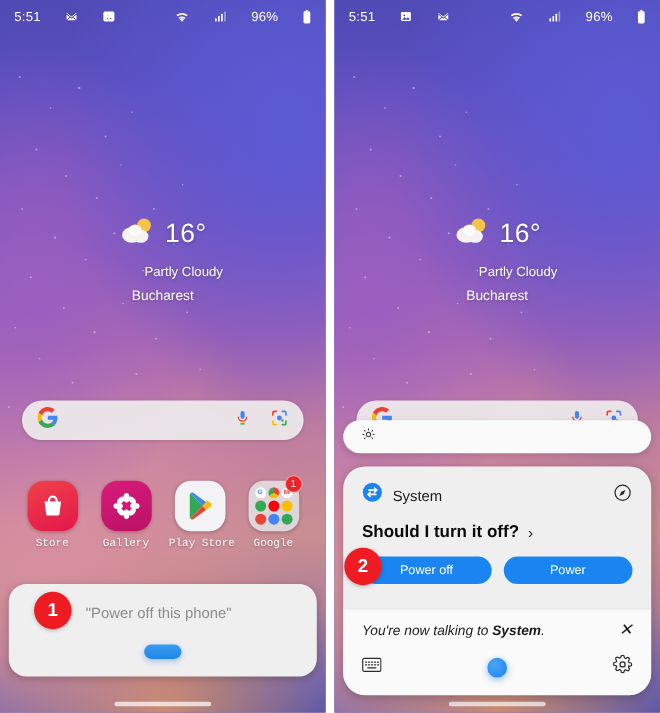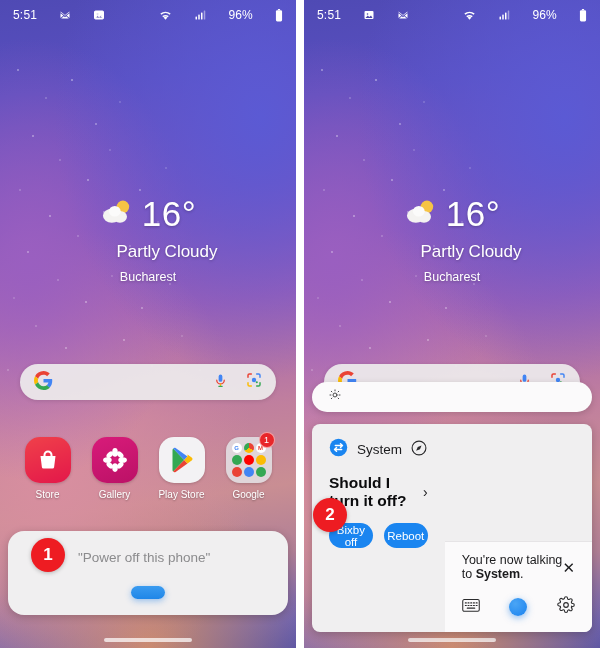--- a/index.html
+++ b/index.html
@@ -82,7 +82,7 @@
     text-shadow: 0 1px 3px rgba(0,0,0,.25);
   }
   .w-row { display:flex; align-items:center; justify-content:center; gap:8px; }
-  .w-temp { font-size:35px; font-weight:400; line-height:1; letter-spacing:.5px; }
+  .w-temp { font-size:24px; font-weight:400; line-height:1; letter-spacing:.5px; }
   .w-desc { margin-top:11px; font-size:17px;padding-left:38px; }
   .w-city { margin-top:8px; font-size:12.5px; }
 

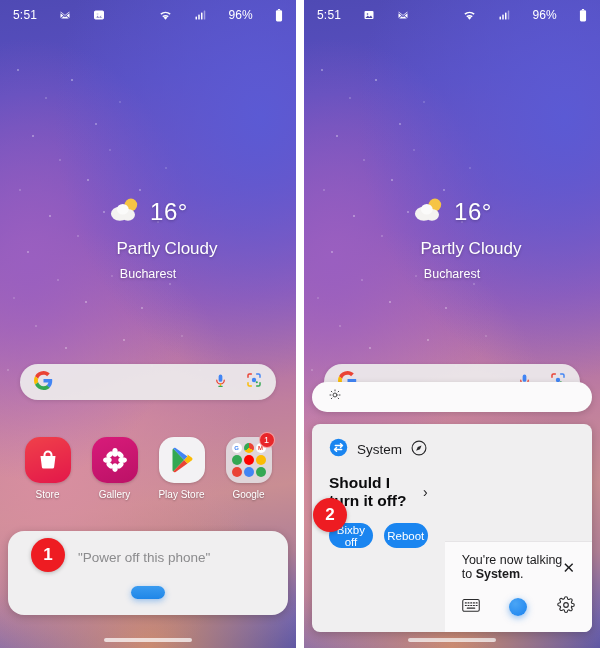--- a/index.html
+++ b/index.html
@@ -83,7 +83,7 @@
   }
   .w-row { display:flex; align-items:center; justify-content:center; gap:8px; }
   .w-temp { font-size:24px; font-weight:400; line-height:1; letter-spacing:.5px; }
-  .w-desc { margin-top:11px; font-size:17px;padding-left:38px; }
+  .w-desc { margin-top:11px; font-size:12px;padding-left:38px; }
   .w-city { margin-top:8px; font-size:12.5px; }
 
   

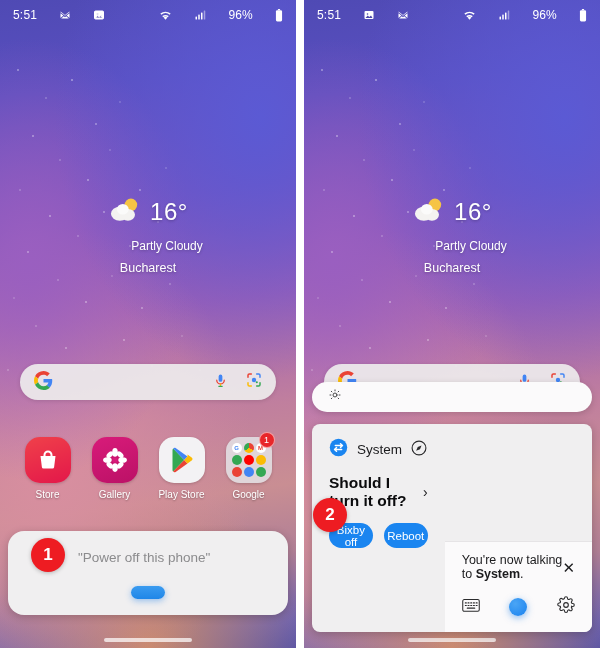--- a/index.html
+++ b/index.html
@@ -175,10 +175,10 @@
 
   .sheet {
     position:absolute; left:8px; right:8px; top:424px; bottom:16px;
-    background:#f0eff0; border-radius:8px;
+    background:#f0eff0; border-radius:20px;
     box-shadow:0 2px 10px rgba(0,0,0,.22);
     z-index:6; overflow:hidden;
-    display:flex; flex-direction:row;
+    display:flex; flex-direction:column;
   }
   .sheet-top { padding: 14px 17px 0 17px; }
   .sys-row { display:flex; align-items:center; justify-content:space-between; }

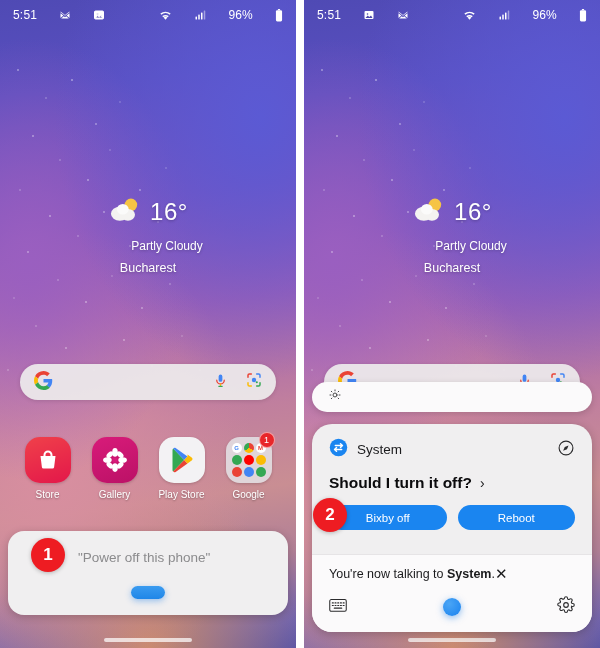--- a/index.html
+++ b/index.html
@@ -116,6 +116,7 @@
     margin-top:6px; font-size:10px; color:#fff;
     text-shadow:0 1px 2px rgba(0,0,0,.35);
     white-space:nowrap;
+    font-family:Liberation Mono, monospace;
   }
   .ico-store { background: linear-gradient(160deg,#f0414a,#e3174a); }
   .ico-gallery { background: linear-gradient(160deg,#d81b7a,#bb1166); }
━━━━
» PROBLEM DETAILS
The entries above must be restated exactly in the answer, and the pictures left out.

» WRITTEN ANSWER
--- a/index.html
+++ b/index.html
@@ -82,7 +82,7 @@
     text-shadow: 0 1px 3px rgba(0,0,0,.25);
   }
   .w-row { display:flex; align-items:center; justify-content:center; gap:8px; }
-  .w-temp { font-size:35px; font-weight:400; line-height:1; letter-spacing:.5px; }
+  .w-temp { font-size:24px; font-weight:400; line-height:1; letter-spacing:.5px; }
   .w-desc { margin-top:11px; font-size:17px;padding-left:38px; }
   .w-city { margin-top:8px; font-size:12.5px; }
 

--- a/index.html
+++ b/index.html
@@ -83,7 +83,7 @@
   }
   .w-row { display:flex; align-items:center; justify-content:center; gap:8px; }
   .w-temp { font-size:24px; font-weight:400; line-height:1; letter-spacing:.5px; }
-  .w-desc { margin-top:11px; font-size:17px;padding-left:38px; }
+  .w-desc { margin-top:11px; font-size:12px;padding-left:38px; }
   .w-city { margin-top:8px; font-size:12.5px; }
 
   

--- a/index.html
+++ b/index.html
@@ -175,10 +175,10 @@
 
   .sheet {
     position:absolute; left:8px; right:8px; top:424px; bottom:16px;
-    background:#f0eff0; border-radius:8px;
+    background:#f0eff0; border-radius:20px;
     box-shadow:0 2px 10px rgba(0,0,0,.22);
     z-index:6; overflow:hidden;
-    display:flex; flex-direction:row;
+    display:flex; flex-direction:column;
   }
   .sheet-top { padding: 14px 17px 0 17px; }
   .sys-row { display:flex; align-items:center; justify-content:space-between; }

--- a/index.html
+++ b/index.html
@@ -116,6 +116,7 @@
     margin-top:6px; font-size:10px; color:#fff;
     text-shadow:0 1px 2px rgba(0,0,0,.35);
     white-space:nowrap;
+    font-family:Liberation Mono, monospace;
   }
   .ico-store { background: linear-gradient(160deg,#f0414a,#e3174a); }
   .ico-gallery { background: linear-gradient(160deg,#d81b7a,#bb1166); }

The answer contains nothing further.